Seria o liame primordial que se estabeleceria entre a questão do ser e a emergência do "Da-sein", na interrogação mesma do questionante, que tornaria possível ao mesmo tempo a destruição do cogito, enquanto primeira verdade, e a sua restituição ao plano ontológico sob a forma de "eu sou".
O problema do ser, sobreviria como uma questão, e o que teria sido esquecido
não teria sido apenas o ser como também a própria questão do ser.
A questão enquanto tal, implicaria a delimitação, a delineação da prioridade da situação e da asserção do "eu" enquanto Cogito.
A objecção ao Cogito cartesiano, consistiria muito precisamente no facto de que este repousaria sobre um modelo prévio de certeza pelo qual se me de e satisfaz.
O que seria importante na questão seria o facto de ser regulada pela coisa questionada, ou seja em função da qual a questão teria sido posta.
Toda a pergunta constitui uma procura. Toda a procura, tem acerca daquilo que é procurado, uma direcção prévia... Toda a questão tem enquanto tal, um objecto acerca do qual ela indaga:"aquilo que é perguntado..."


Ricoeur, descobriu em Heidegger uma nova Filosofia do Ego, no sentido em que o "ego" autêntico, ou seja aquele mesmo que questiona, seria constituído pela pergunta. Todavia, este "ego" não seria mais o centro, uma vez que a questão do ser e a significação do ser, seriam o centro esquecido que deveria ser restaurado pela Filosofia. Na "reposição" do "Ego" seria preciso considerar o esquecimento da questão enquanto questão, mas também o nascimento do "Ego" como questionante.
Este "Ego" implícito na questão, não e posto como seguro de si próprio. É visionado como sendo ele mesmo um ser, o ser através do qual a questão do ser acontece, ganha consistência.

"Visar, entender, compreender, escolher, aceder, são determinações constitutivas de toda a questão e por aí os modos de ser de um ente deter minado, deste ente que nós, que questionámos somos nós-mesmos".

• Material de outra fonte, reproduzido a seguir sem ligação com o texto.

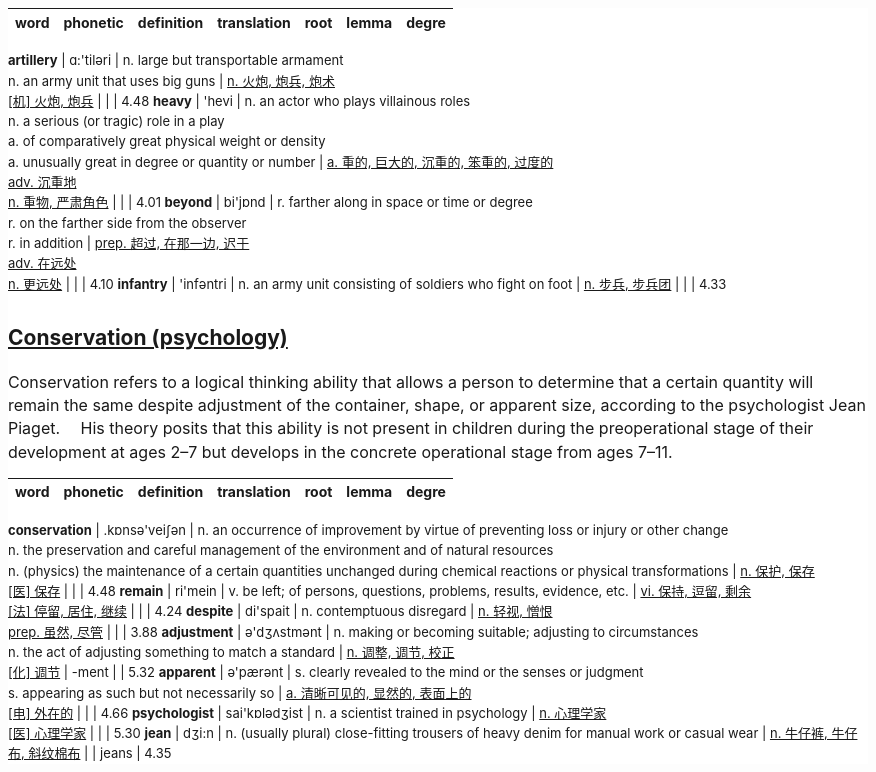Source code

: </font>

word | phonetic | definition | translation | root | lemma | degre
---- | ---- | ---- | ---- | ---- | ---- | ----
<font size=2>
<b>artillery</b> | ɑ:'tilәri | n. large but transportable armament<br>n. an army unit that uses big guns | <a href=https://en.wikipedia.org/wiki/artillery>n. 火炮, 炮兵, 炮术<br>[机] 火炮, 炮兵</a> |  |  | 4.48
<b>heavy</b> | 'hevi | n. an actor who plays villainous roles<br>n. a serious (or tragic) role in a play<br>a. of comparatively great physical weight or density<br>a. unusually great in degree or quantity or number | <a href=https://en.wikipedia.org/wiki/heavy>a. 重的, 巨大的, 沉重的, 笨重的, 过度的<br>adv. 沉重地<br>n. 重物, 严肃角色</a> |  |  | 4.01
<b>beyond</b> | bi'jɒnd | r. farther along in space or time or degree<br>r. on the farther side from the observer<br>r. in addition | <a href=https://en.wikipedia.org/wiki/beyond>prep. 超过, 在那一边, 迟于<br>adv. 在远处<br>n. 更远处</a> |  |  | 4.10
<b>infantry</b> | 'infәntri | n. an army unit consisting of soldiers who fight on foot | <a href=https://en.wikipedia.org/wiki/infantry>n. 步兵, 步兵团</a> |  |  | 4.33
</font>
<br>



## <a href=https://en.wikipedia.org/wiki/Conservation_(psychology)>Conservation (psychology)</a> 
<font size=3>
Conservation refers to a logical thinking ability that allows a person to determine that a certain quantity will remain the same despite adjustment of the container, shape, or apparent size, according to the psychologist Jean Piaget. 　His theory posits that this ability is not present in children during the preoperational stage of their development at ages 2–7 but develops in the concrete operational stage from ages 7–11.
</font>

word | phonetic | definition | translation | root | lemma | degre
---- | ---- | ---- | ---- | ---- | ---- | ----
<font size=2>
<b>conservation</b> | .kɒnsә'veiʃәn | n. an occurrence of improvement by virtue of preventing loss or injury or other change<br>n. the preservation and careful management of the environment and of natural resources<br>n. (physics) the maintenance of a certain quantities unchanged during chemical reactions or physical transformations | <a href=https://en.wikipedia.org/wiki/conservation>n. 保护, 保存<br>[医] 保存</a> |  |  | 4.48
<b>remain</b> | ri'mein | v. be left; of persons, questions, problems, results, evidence, etc. | <a href=https://en.wikipedia.org/wiki/remain>vi. 保持, 逗留, 剩余<br>[法] 停留, 居住, 继续</a> |  |  | 4.24
<b>despite</b> | di'spait | n. contemptuous disregard | <a href=https://en.wikipedia.org/wiki/despite>n. 轻视, 憎恨<br>prep. 虽然, 尽管</a> |  |  | 3.88
<b>adjustment</b> | ә'dʒʌstmәnt | n. making or becoming suitable; adjusting to circumstances<br>n. the act of adjusting something to match a standard | <a href=https://en.wikipedia.org/wiki/adjustment>n. 调整, 调节, 校正<br>[化] 调节</a> | -ment |  | 5.32
<b>apparent</b> | ә'pærәnt | s. clearly revealed to the mind or the senses or judgment<br>s. appearing as such but not necessarily so | <a href=https://en.wikipedia.org/wiki/apparent>a. 清晰可见的, 显然的, 表面上的<br>[电] 外在的</a> |  |  | 4.66
<b>psychologist</b> | sai'kɒlәdʒist | n. a scientist trained in psychology | <a href=https://en.wikipedia.org/wiki/psychologist>n. 心理学家<br>[医] 心理学家</a> |  |  | 5.30
<b>jean</b> | dʒi:n | n. (usually plural) close-fitting trousers of heavy denim for manual work or casual wear | <a href=https://en.wikipedia.org/wiki/jean>n. 牛仔裤, 牛仔布, 斜纹棉布</a> |  | jeans | 4.35
</font>
<br>
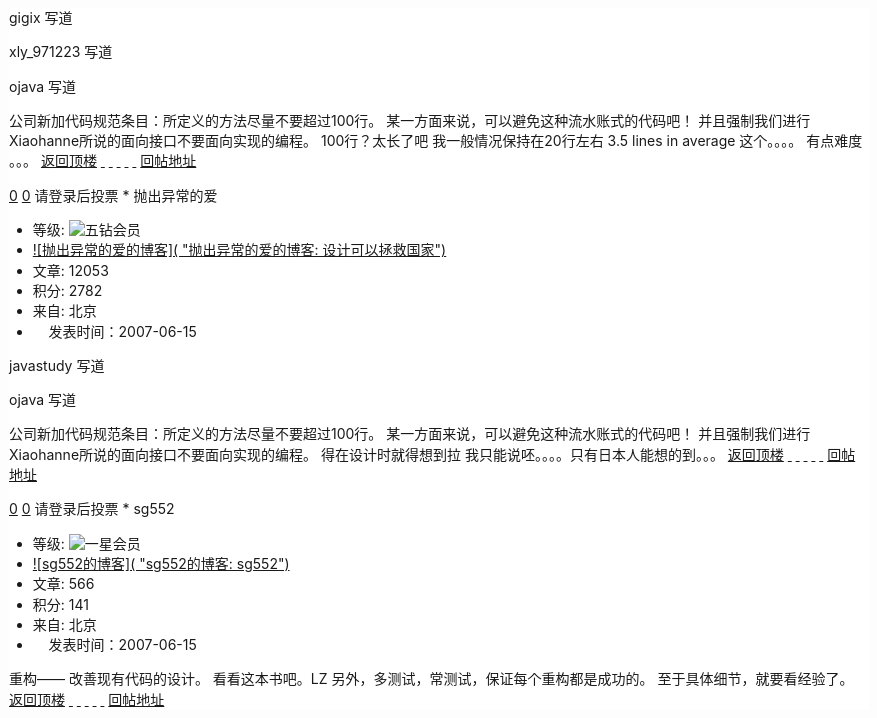 gigix 写道

xly_971223 写道

ojava 写道

公司新加代码规范条目：所定义的方法尽量不要超过100行。
某一方面来说，可以避免这种流水账式的代码吧！
并且强制我们进行Xiaohanne所说的面向接口不要面向实现的编程。
100行？太长了吧
我一般情况保持在20行左右
3.5 lines in average
这个。。。。
有点难度 。。。 [返回顶楼](http://www.javaeye.com/topic/90347?page=2#) [ ](http://xuliangyong.javaeye.com/ "浏览作者的博客") [ ](http://xuliangyong.javaeye.com/blog/profile "浏览作者资料") [ ](http://app.javaeye.com/messages/new?message%5Breceiver_name%5D=xly_971223 "发送站内短信") [ ](http://xuliangyong.javaeye.com/blog/guest_book "给作者留言") [ ](http://app.javaeye.com/feed?subscription%5Bsubscribed_user_name%5D=xly_971223 "关注作者") [回帖地址](http://www.javaeye.com/topic/90347?page=2#313412 "xly_971223回帖:我的重构哪里不规范？")

[0](http://www.javaeye.com/topic/90347?page=2# "好") [0](http://www.javaeye.com/topic/90347?page=2# "差") 请登录后投票  * 抛出异常的爱
* 等级: ![五钻会员]( "五钻会员")
* [![抛出异常的爱的博客]( "抛出异常的爱的博客: 设计可以拯救国家")](http://loveexception.javaeye.com/)
* 文章: 12053
* 积分: 2782
* 来自: 北京
* ![]()
    发表时间：2007-06-15  

javastudy 写道

ojava 写道

公司新加代码规范条目：所定义的方法尽量不要超过100行。
某一方面来说，可以避免这种流水账式的代码吧！
并且强制我们进行Xiaohanne所说的面向接口不要面向实现的编程。
得在设计时就得想到拉
我只能说呸。。。。只有日本人能想的到。。。 [返回顶楼](http://www.javaeye.com/topic/90347?page=2#) [ ](http://loveexception.javaeye.com/ "浏览作者的博客") [ ](http://loveexception.javaeye.com/blog/profile "浏览作者资料") [ ](http://app.javaeye.com/messages/new?message%5Breceiver_name%5D=%E6%8A%9B%E5%87%BA%E5%BC%82%E5%B8%B8%E7%9A%84%E7%88%B1 "发送站内短信") [ ](http://loveexception.javaeye.com/blog/guest_book "给作者留言") [ ](http://app.javaeye.com/feed?subscription%5Bsubscribed_user_name%5D=%E6%8A%9B%E5%87%BA%E5%BC%82%E5%B8%B8%E7%9A%84%E7%88%B1 "关注作者") [回帖地址](http://www.javaeye.com/topic/90347?page=2#313519 "抛出异常的爱回帖:我的重构哪里不规范？")

[0](http://www.javaeye.com/topic/90347?page=2# "好") [0](http://www.javaeye.com/topic/90347?page=2# "差") 请登录后投票  * sg552
* 等级: ![一星会员]( "一星会员")
* [![sg552的博客]( "sg552的博客: sg552")](http://sg552.javaeye.com/)
* 文章: 566
* 积分: 141
* 来自: 北京
* ![]()
    发表时间：2007-06-15  

重构—— 改善现有代码的设计。 看看这本书吧。LZ
另外，多测试，常测试，保证每个重构都是成功的。
至于具体细节，就要看经验了。 [返回顶楼](http://www.javaeye.com/topic/90347?page=2#) [ ](http://sg552.javaeye.com/ "浏览作者的博客") [ ](http://sg552.javaeye.com/blog/profile "浏览作者资料") [ ](http://app.javaeye.com/messages/new?message%5Breceiver_name%5D=sg552 "发送站内短信") [ ](http://sg552.javaeye.com/blog/guest_book "给作者留言") [ ](http://app.javaeye.com/feed?subscription%5Bsubscribed_user_name%5D=sg552 "关注作者") [回帖地址](http://www.javaeye.com/topic/90347?page=2#313526 "sg552回帖:我的重构哪里不规范？")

É como "eu sou" e não como "eu penso" que eu estou implicado no "inquérito". A compreensão do ser e ela mesma uma determinação do ser-aí (Da-sein). A questão do sentido do ser reenviaria em último lugar e antes do mais ao sujeito ele-mesmo, como modo de ser de um ego possível. Esta relação conteria não só a contestação da Filosofia do Cogito, mas também a sua restituição ao seu campo ontológico, na medida em que o problema último de Descartes, o mais profundo e radical não seria o "eu penso", mas o "eu sou", como o atestaria o prosseguimento das proposições que da existência do ego, procedem as da existência de Deus, da existência do mundo.
Acerca de "Holzeweg" mais própriamente do texto "L'Époque des conceptions du Monde", Ricoeur demonstrou-nos que a crítica de Heidegger ao Cogito, seria mais uma crítica da Metafísica que lhe está subjacente do que do próprio "Cogito". Crítica do existente como representação.
A certeza absoluta do "Cogito" teria impedido Descartes de pôr o problema acerca do sentido do ser deste ente. Todavia, perguntou Ricoeur, em que sentido a busca da certeza pertence ao esquecimento do ser?